- **Exercise**
After reading the entries below, copy word for word the lines from the first through the line containing "diversos aspectos relacionados", and stop there.

- **Data**
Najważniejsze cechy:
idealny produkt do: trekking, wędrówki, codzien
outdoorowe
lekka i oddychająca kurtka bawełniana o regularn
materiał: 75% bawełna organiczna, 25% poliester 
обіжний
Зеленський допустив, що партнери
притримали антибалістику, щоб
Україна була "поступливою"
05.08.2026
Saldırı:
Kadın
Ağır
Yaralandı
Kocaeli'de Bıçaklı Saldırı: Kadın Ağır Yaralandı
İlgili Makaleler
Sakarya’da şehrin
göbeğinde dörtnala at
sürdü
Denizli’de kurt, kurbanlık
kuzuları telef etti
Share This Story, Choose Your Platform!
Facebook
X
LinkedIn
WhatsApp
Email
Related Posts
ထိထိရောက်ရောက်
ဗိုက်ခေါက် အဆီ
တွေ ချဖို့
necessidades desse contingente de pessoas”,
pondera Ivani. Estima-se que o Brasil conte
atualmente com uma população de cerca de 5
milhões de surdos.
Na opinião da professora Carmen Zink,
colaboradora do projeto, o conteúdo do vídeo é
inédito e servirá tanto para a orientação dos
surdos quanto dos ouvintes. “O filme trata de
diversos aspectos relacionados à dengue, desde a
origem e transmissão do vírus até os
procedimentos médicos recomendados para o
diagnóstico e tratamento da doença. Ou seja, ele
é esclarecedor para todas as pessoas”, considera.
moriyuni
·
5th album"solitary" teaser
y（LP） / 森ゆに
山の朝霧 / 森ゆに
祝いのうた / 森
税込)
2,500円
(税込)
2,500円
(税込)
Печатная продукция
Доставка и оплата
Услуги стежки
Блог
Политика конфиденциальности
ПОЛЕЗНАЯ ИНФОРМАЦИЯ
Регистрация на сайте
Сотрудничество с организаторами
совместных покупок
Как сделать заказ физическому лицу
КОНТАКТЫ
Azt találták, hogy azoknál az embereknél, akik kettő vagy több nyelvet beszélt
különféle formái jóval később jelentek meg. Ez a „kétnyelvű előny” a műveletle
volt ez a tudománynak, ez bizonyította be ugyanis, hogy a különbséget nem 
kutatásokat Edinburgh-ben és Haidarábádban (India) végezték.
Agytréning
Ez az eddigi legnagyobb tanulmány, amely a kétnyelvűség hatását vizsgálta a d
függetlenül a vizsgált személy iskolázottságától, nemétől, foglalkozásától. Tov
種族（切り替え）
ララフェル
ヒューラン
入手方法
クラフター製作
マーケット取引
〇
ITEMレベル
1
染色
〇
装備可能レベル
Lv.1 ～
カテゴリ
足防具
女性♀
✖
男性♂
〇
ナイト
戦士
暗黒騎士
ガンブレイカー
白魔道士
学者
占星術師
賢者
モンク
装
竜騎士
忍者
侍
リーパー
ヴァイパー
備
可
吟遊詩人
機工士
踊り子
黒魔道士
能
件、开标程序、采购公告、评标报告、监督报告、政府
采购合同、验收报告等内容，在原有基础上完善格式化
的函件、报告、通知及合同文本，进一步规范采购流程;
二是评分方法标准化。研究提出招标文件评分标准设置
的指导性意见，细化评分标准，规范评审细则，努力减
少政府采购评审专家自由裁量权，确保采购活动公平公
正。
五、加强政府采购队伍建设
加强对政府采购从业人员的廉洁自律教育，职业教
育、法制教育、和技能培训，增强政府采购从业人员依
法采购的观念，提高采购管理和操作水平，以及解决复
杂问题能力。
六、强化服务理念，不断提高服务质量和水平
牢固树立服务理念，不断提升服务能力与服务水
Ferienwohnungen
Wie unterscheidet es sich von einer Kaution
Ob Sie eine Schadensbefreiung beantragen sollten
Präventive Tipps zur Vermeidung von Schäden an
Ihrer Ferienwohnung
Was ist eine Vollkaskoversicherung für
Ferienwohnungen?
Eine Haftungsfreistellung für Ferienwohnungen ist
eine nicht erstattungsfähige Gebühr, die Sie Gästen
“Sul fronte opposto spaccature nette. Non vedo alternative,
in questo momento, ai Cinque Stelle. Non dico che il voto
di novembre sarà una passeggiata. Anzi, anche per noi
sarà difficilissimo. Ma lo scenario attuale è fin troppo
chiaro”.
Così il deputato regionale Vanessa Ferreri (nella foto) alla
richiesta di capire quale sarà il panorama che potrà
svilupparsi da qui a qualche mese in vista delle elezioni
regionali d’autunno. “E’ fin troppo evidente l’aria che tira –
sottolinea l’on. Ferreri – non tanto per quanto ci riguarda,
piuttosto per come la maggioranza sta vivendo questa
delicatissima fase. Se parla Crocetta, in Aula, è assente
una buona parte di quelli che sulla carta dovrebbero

- **Output of the task**
Najważniejsze cechy:
idealny produkt do: trekking, wędrówki, codzien
outdoorowe
lekka i oddychająca kurtka bawełniana o regularn
materiał: 75% bawełna organiczna, 25% poliester 
обіжний
Зеленський допустив, що партнери
притримали антибалістику, щоб
Україна була "поступливою"
05.08.2026
Saldırı:
Kadın
Ağır
Yaralandı
Kocaeli'de Bıçaklı Saldırı: Kadın Ağır Yaralandı
İlgili Makaleler
Sakarya’da şehrin
göbeğinde dörtnala at
sürdü
Denizli’de kurt, kurbanlık
kuzuları telef etti
Share This Story, Choose Your Platform!
Facebook
X
LinkedIn
WhatsApp
Email
Related Posts
ထိထိရောက်ရောက်
ဗိုက်ခေါက် အဆီ
တွေ ချဖို့
necessidades desse contingente de pessoas”,
pondera Ivani. Estima-se que o Brasil conte
atualmente com uma população de cerca de 5
milhões de surdos.
Na opinião da professora Carmen Zink,
colaboradora do projeto, o conteúdo do vídeo é
inédito e servirá tanto para a orientação dos
surdos quanto dos ouvintes. “O filme trata de
diversos aspectos relacionados à dengue, desde a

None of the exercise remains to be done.